Last year, the publication heard from dads who say they are determined to be involved in their kids lives, and to outdo the standards they grew up observing. One dad described being terrified of letting his son down, and never making a promise until he’s 100% sure he can keep it. Another talked about working to make sure that he and his child can connect openly about emotions, not just sports.
They’re also working to break gender stereotypes they say are reinforced when people refer to a dad as “babysitting” or as a “hands-on” parent, both of which imply that for a dad to take on an actual parenting role is a deviation from the norm.
Societal & Individual Shifts
Some of this change has been enabled by societal shifts, including an increase in remote employment that allows more parents, regardless of gender, to be home with their kids while still earning a living.
On the other hand, some of these external shifts have been brought about by hard-fought battles by parents who just want things to be more equal. For instance, dads have pushed for access to the same diaper-changing stations in men’s restrooms that are made available in women’s restrooms. In 2018, NBCDFW reported on one dad who was actually pushing for a local law that would deem it discriminatory to place a diaper-changing station in one gendered restroom and not the other.
Families have also fought for employers to provide paternity leave as well as maternity leave, and offering similar leave for both parents is increasingly a norm.
The Exciting Potential Of Involved Dads
Here’s where it gets really exciting.
Dads being involved is clearly great for kids, great for dads, great for moms, great for couples, great for families. Kids benefit from more time with their dads, and dads get all this beautiful enriching connection with their precious offspring. Moms get a little lighter load, and of course the joy of their child’s bond with the father, and couples benefit from this more-equal relationship.
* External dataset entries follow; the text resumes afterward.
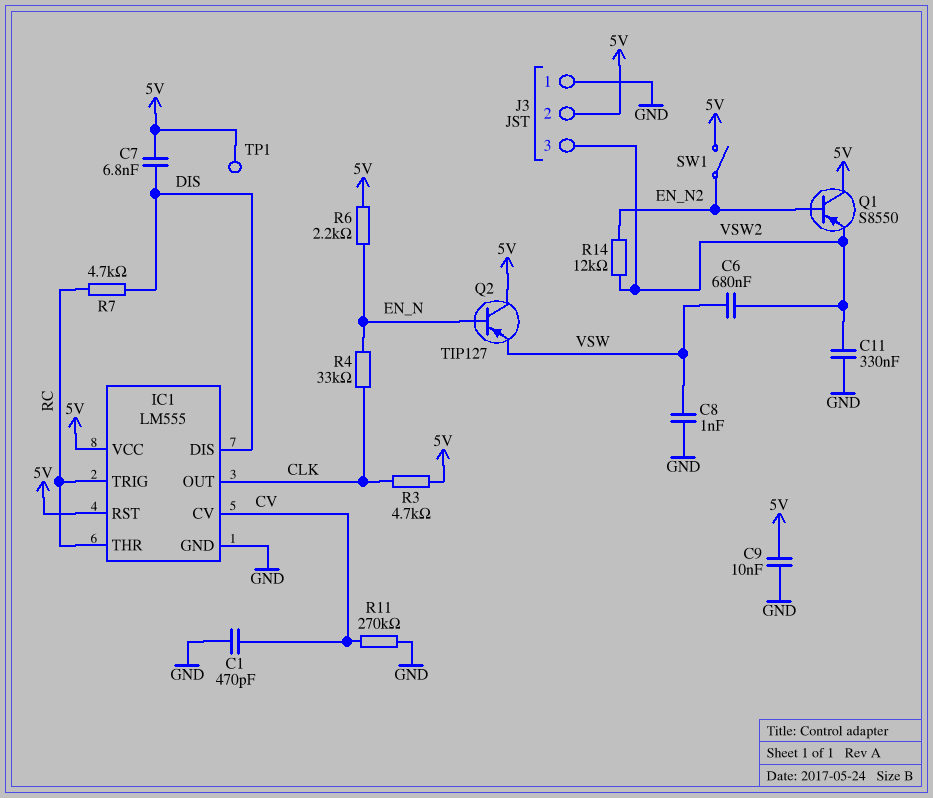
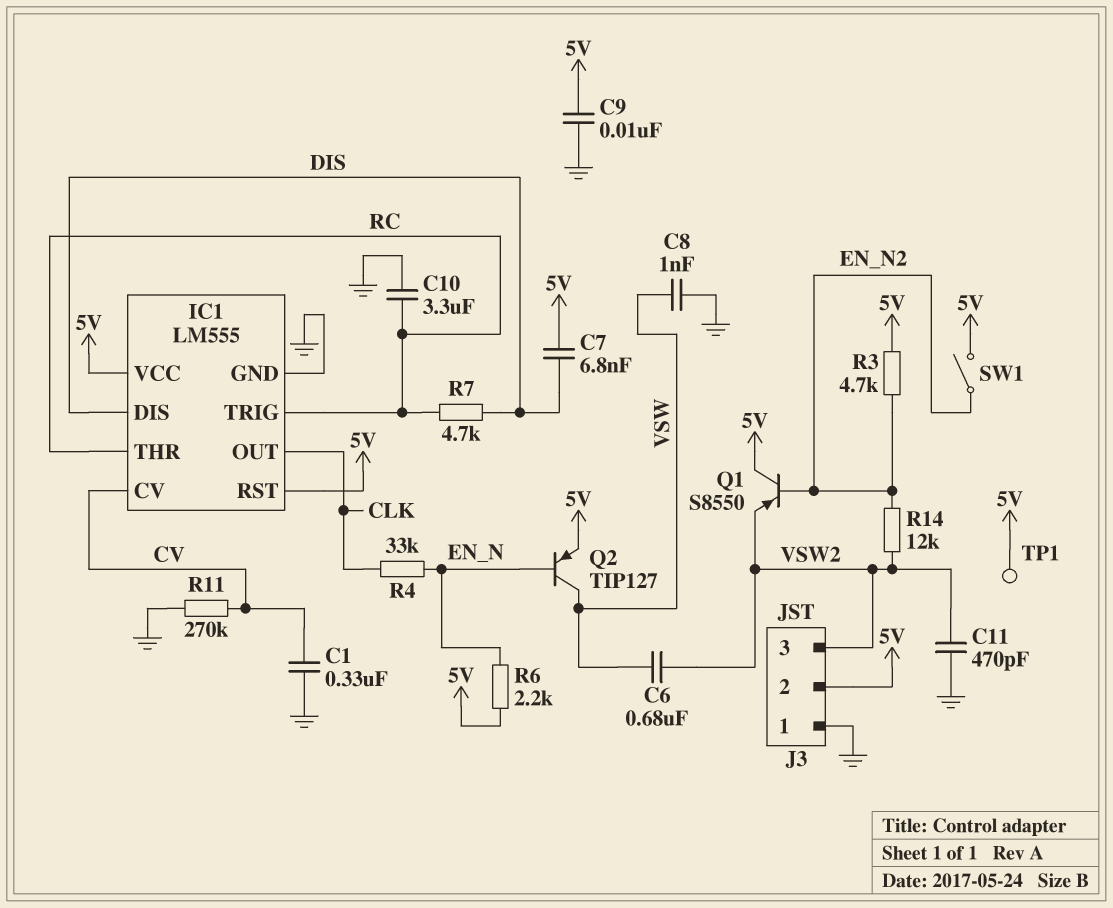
C1: 470pF (CV, GND) -> 330nF (CV, GND)
C10: none -> 3.3uF (GND, RC)
C11: 330nF (GND, VSW2) -> 470pF (GND, VSW2)
Q2: PNP TIP127 (B EN_N, C 5V, E VSW) -> PNP TIP127 (B EN_N, C VSW, E 5V)
R3: 4.7k (5V, CLK) -> 4.7k (5V, EN_N2)

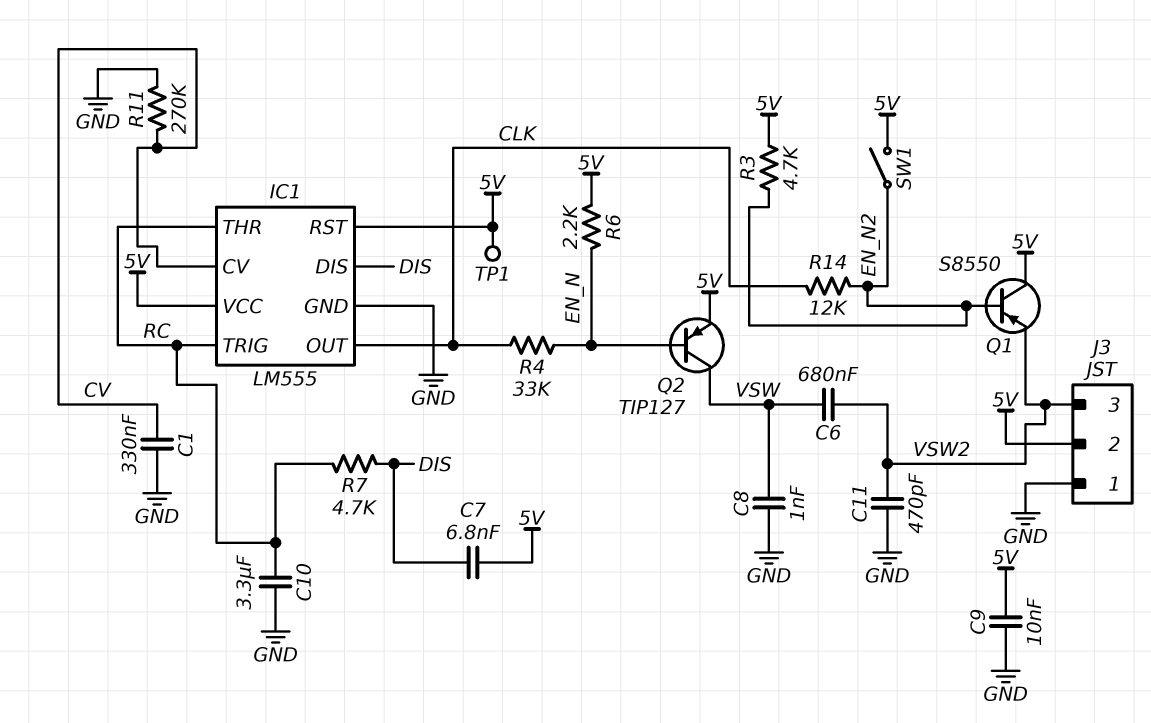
R14: 12k (EN_N2, VSW2) -> 12k (CLK, EN_N2)

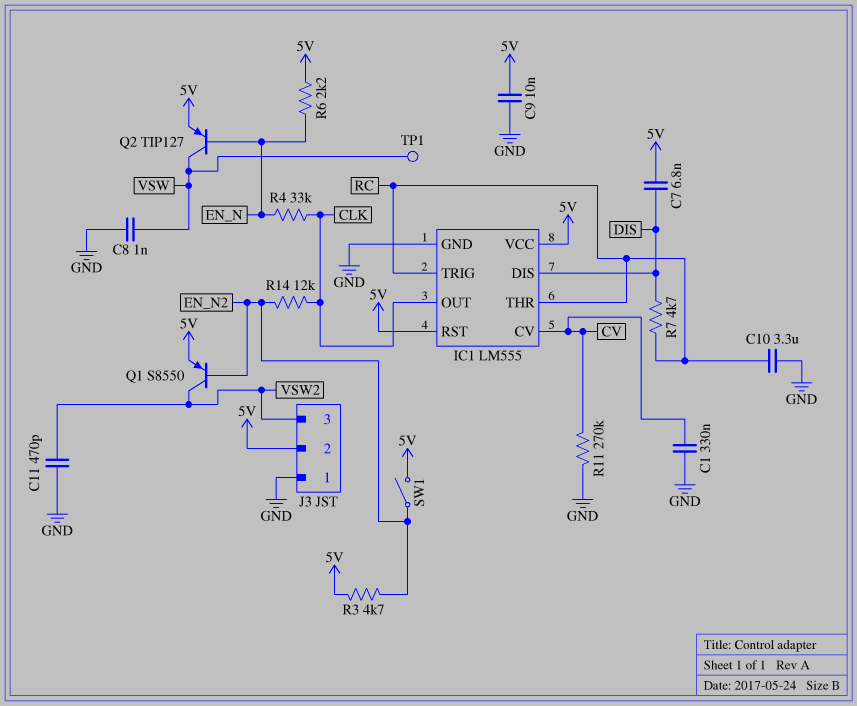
C6: 680nF (VSW, VSW2) -> none
Q1: PNP S8550 (B EN_N2, C 5V, E VSW2) -> PNP S8550 (B EN_N2, C VSW2, E 5V)
TP1: test point (5V) -> test point (VSW)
However, there are indicators that this change will also benefit not only human society, but humans as a species. One thing that sets humans apart from many other species on the planet is how we build cooperative societies and families that stay linked past physical maturity, and increased connection to both parents just tightens that link.
Dr. Jonathan Kennedy, PhD, a co-Deputy Director at the Queen Mary University of London’s Centre for Public Health & Policy, says that fatherhood is as much in the genes and hormonal response as motherhood. In a op-ed for The Guardian, he explained:
"[W]hen culture, choice or happenstance gives men caring responsibilities for infants, it triggers a similar endocrine response to mothers. Oxytocin and prolactin course through the brain, enhancing the father’s emotional wellbeing and social connections. For many fathers spending time with their baby, sharing the burden with their partner, or doing their bit to bring down the patriarchy is enough of a reward. But now we know there is another benefit: access to a part of the human experience that until recently was assumed to be closed to men."
Into The Details
Dr. Kennedy is describing the results of a recent study that show hormonal responses in men when they interact with their children, and that the ‘norm’ of detached fathers is actually less of a universal human experience than modern western cultures might believe.
He points out that there are societies around the world where fathers are much more involved, specifically delving into the Aka people of central Africa, who he says “dads spend about half their time within arm’s reach of their infants.”
Furthermore, he notes that the detachment in Britain, for instance, is at least in part a product of the industrial revolution, before which fathers spent much more time with their kids.
His conclusions? People have used biology as a binder to maintain that firm gender roles are an inherent part of parenting, but in reality, those interpretations are simplistic and ignore that men are equally capable of taking on nurturing roles in their families.